§ **Kutipan Sumber**
***

25 Sinar matahari mutlak diperlukan oleh organisme hidup dalam suatu ekosistem. Namun demikian, suhu, radiasi sinar matahari dan kelembaban merupakan faktor pembatas bagi kehidupan rayap M. gilvus (Donovan et al. 2007). Gangguan terhadap hutan yang berupa penebangan pohon akan mengakibatkan terbukanya tajuk pohon. Terbukanya tajuk pohon akan menyebabkan terjadinya perubahan faktor lingkungan seperti suhu udara, penguapan, kelembaban dan intensitas cahaya matahari pada ekosistem hutan tersebut (Indrawan 2000). Pada hutan sangat terganggu yang didominasi oleh tumbuhan bawah memberikan indikasi bahwa struktur vegetasinya merupakan struktur vegetasi dengan penutupan tajuk terbuka dan jarang (Alcaraz & Avilla 2000). Nilai LAI pada hutan yang sangat terganggu diperkirakan rendah dengan tutupan tajuk terbuka. Pola sebaran sarang M. gilvus cenderung berkelompok dengan mengikuti wilayah kemiringan lereng 3-8%. Sarang M. gilvus juga cenderung berkelompok pada topografi bergelombang (undulating) dengan kelas ketinggian 50-150 m dpl. Pada topografi bergelombang rayap M. gilvus memilih areal yang cembung dibanding areal datar (flat) dan cekung. Hal ini diduga pada areal cembung sangat baik drainasenya dibanding areal cekung dan datar. Pada area dengan permukaan datar dan cekung apabila curah hujan tinggi maka air tidak dapat mengalir dengan baik (Elkins et al. 1986). Oleh karena itu, maka dapat dipahami bahwa sifat alami topografi dengan kelerengan 3-8% relatif lebih mudah dalam membangun sarang dengan konstruksi bangunan yang kokoh. Konstruksi bangunan yang didirikan dengan kelerengan diatas 8% adalah wilayah yang rentan erosi (Ching & Adams 2008). Selain itu, kondisi dengan kemiringan lereng curam adalah wilayah yang menyulitkan rayap M. gilvus karena memerlukan banyak energi dalam melakukan aktivitas foraging. Pembangunan sarang berkaitan erat dengan daya dukung tanah (bearing capacity). Daya dukung tanah adalah tekanan maksimum suatu fondasi yang dibebankan secara vertikal dan horisontal pada massa tanah (Frick & Purwanto 1998). Tanah dengan daya dukung tinggi tidak akan banyak menimbulkan masalah yang berpengaruh pada bentuk dan tata letak bangunan.

***

§ **Data yang Ditampilkan**
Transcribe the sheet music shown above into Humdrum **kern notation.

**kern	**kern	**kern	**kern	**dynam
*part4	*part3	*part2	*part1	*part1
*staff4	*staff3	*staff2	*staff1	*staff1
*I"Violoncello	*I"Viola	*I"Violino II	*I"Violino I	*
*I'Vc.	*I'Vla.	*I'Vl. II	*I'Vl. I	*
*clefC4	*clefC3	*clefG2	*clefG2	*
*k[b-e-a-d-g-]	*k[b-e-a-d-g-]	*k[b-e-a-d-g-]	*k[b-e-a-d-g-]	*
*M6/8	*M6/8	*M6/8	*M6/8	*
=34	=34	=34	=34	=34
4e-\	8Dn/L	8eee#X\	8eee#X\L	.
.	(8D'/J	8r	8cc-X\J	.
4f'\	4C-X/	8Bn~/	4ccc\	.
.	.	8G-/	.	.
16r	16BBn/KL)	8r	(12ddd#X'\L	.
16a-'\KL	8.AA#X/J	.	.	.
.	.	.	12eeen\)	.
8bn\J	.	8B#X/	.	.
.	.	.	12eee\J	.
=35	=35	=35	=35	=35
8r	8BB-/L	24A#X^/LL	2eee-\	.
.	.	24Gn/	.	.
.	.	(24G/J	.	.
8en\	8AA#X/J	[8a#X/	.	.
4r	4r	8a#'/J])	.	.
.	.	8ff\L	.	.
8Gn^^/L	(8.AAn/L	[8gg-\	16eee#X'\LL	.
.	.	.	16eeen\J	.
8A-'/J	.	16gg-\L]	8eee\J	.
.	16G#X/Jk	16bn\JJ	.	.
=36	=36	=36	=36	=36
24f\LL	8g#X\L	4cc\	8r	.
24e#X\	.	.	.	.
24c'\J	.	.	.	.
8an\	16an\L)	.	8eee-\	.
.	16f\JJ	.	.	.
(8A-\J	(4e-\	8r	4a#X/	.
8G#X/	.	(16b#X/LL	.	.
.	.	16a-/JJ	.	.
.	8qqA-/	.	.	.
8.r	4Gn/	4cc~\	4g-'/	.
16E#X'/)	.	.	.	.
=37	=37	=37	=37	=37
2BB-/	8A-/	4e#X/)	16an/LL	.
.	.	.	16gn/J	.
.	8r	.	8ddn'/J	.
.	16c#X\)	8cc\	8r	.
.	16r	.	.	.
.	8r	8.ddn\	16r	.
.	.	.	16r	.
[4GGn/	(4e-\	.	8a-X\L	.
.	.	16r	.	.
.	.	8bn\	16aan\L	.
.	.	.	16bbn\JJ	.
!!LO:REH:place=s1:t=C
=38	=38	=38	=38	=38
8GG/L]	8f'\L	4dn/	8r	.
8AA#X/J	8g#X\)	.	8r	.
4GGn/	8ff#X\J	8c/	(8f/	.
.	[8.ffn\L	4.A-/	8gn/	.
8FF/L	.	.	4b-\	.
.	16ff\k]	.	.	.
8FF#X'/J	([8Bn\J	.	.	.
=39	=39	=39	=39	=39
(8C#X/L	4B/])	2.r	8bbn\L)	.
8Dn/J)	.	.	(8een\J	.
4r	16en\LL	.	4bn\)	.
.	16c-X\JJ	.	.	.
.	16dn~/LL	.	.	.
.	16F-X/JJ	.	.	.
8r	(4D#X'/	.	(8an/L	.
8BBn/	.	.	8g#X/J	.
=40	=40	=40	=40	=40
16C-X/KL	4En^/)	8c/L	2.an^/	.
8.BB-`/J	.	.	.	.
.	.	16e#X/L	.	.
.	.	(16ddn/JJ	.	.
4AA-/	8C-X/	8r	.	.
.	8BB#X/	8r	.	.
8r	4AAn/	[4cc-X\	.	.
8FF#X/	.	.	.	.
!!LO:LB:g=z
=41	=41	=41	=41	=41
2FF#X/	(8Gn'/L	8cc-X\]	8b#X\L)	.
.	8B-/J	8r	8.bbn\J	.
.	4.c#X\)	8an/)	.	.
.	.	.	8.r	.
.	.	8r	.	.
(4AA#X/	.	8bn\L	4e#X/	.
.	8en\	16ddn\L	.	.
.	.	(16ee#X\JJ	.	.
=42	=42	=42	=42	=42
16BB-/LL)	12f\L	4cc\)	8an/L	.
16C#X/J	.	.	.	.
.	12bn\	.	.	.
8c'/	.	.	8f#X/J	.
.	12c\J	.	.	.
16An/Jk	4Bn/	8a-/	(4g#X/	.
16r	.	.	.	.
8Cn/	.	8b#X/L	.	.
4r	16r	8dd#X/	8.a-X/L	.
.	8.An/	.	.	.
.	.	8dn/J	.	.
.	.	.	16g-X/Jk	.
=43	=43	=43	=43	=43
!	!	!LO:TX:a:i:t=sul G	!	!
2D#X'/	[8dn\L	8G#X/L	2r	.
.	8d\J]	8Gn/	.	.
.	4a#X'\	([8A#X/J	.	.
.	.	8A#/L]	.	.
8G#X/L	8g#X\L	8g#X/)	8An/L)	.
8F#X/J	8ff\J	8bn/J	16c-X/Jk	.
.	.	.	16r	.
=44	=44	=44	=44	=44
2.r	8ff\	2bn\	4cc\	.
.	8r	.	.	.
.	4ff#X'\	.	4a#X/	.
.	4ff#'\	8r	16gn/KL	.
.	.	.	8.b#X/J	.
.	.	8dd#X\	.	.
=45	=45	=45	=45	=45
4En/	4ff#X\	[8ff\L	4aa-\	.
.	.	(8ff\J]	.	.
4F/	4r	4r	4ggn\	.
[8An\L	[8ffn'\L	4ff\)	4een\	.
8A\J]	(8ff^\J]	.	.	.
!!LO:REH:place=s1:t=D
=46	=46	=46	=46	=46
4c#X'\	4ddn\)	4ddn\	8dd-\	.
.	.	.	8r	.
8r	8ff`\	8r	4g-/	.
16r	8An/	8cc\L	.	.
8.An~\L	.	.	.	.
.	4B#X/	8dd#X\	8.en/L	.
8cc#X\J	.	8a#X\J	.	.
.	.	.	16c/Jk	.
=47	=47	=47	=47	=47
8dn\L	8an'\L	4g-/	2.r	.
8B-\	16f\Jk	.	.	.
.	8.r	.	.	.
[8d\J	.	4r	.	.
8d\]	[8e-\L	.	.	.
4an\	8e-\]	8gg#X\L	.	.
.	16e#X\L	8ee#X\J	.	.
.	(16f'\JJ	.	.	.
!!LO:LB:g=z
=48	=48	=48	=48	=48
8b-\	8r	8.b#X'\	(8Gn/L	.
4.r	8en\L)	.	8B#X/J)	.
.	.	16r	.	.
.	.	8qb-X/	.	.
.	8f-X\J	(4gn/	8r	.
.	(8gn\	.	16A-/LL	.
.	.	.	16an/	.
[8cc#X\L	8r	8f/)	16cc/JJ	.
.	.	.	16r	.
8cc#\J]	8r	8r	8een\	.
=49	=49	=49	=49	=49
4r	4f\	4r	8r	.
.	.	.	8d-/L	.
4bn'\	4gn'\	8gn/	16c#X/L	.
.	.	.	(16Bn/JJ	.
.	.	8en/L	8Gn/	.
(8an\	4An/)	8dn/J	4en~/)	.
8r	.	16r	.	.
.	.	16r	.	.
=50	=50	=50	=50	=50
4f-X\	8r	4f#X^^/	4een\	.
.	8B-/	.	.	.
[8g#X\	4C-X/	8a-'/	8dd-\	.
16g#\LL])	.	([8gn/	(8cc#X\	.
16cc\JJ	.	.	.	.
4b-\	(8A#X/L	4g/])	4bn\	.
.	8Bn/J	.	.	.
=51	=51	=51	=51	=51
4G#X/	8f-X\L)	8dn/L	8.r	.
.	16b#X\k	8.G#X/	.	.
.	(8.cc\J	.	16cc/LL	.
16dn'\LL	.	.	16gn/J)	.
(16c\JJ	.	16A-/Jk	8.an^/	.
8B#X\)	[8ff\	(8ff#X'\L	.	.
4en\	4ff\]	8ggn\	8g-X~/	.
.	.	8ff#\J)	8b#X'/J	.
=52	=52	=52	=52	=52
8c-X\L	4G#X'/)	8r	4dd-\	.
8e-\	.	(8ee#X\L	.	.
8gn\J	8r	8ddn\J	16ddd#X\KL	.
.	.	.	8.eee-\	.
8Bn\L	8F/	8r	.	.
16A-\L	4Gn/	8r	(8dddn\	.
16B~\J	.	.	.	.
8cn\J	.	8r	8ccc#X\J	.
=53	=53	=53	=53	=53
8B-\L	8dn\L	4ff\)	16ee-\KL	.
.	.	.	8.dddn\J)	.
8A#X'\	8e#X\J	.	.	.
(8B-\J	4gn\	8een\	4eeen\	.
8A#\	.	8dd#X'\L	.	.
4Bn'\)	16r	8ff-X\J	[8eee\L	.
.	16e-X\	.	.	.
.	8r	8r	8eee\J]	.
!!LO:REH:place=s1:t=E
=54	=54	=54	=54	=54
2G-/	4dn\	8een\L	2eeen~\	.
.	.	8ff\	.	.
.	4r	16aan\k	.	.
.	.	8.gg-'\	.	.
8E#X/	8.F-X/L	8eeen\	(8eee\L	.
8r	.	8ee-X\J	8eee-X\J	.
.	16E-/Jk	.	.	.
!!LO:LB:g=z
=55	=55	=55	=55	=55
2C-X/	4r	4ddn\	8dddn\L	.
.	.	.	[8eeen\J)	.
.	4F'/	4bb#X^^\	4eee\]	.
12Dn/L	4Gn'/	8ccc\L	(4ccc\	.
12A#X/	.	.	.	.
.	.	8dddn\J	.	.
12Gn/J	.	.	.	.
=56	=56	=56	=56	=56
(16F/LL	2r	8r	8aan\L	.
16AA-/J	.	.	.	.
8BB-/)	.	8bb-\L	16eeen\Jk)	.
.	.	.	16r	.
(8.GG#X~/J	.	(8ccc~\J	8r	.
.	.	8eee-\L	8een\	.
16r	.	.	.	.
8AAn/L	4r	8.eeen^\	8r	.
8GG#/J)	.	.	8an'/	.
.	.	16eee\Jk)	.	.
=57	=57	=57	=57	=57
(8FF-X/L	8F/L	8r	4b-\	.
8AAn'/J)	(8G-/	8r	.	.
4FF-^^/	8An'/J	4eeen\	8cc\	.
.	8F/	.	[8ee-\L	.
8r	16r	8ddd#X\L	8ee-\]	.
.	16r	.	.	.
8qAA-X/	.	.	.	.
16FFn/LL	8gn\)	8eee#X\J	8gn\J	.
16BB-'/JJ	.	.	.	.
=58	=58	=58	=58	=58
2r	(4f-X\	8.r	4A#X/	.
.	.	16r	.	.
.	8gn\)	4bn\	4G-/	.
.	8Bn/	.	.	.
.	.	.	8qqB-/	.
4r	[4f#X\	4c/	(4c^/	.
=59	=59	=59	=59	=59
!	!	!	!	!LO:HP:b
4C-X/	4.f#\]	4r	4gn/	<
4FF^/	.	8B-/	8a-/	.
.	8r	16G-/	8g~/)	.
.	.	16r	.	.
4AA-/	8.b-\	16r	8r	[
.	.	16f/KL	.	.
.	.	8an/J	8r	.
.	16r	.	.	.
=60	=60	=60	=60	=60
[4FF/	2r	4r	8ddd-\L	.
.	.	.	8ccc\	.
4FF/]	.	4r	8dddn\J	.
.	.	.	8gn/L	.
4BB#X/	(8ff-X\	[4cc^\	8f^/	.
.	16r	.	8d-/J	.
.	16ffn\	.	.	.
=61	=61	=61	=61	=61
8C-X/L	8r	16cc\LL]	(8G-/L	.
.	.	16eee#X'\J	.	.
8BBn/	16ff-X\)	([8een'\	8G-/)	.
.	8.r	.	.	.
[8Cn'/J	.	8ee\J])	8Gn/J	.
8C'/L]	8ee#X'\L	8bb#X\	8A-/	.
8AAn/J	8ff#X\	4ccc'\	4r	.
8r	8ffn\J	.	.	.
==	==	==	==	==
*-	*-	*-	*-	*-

***

§ **Petunjuk Latihan**
1. Terjemahkan kalimat dari teks tentang rayap M. gilvus ini ke dalam bahasa Inggris: "Gangguan terhadap hutan yang berupa penebangan pohon akan mengakibatkan terbukanya tajuk pohon."
2. Sambunglah teks tentang rayap M. gilvus mulai dari kalimat sesudah kalimat terakhirnya.
Item-item tersebut merupakan bahan tersendiri yang terpisah dari teks tentang rayap M. gilvus.

§ **Jawaban Tertulis**
1. Forest disturbance in the form of tree felling will result in the opening of the tree canopy.

2.
26 Simpulan Di Cagar Alam Yanlappa, Jawa Barat ditemukan 155 sarang dengan rincian 56 sarang besar (tinggi 1 m), 94 sarang sedang (tinggi 0,5 0,99 m), dan 5 sarang kecil (tinggi 0,49 m). Sarang -sarang tersebut menyebar secara berkelompok (cluster) dengan lokasi dari arah Barat Laut ke Tenggara. Pola sebaran tersebut mengikuti wilayah kemiringan lereng 3% - 8% dan tutupan tajuk terbuka sampai tertutup ringan (nilai LAI 0-2). Sarang M. gilvus juga cenderung berkelompok pada topografi bergelombang (undulating) dengan kelas ketinggian 50-150 m dpl. Sarang rayap tersebut seluruhnya berada pada tapak yang berdrainase baik, bebas genangan air dan relatif ternaungi oleh vegetasi yang tumbuh di sekitarnya. Kondisi ini sangat ideal untuk melindungi sarang M. gilvus dari dampak buruk curahan air hujan, aliran permukaan (surface run-off), hempasan angin, dan teriknya cahaya matahari.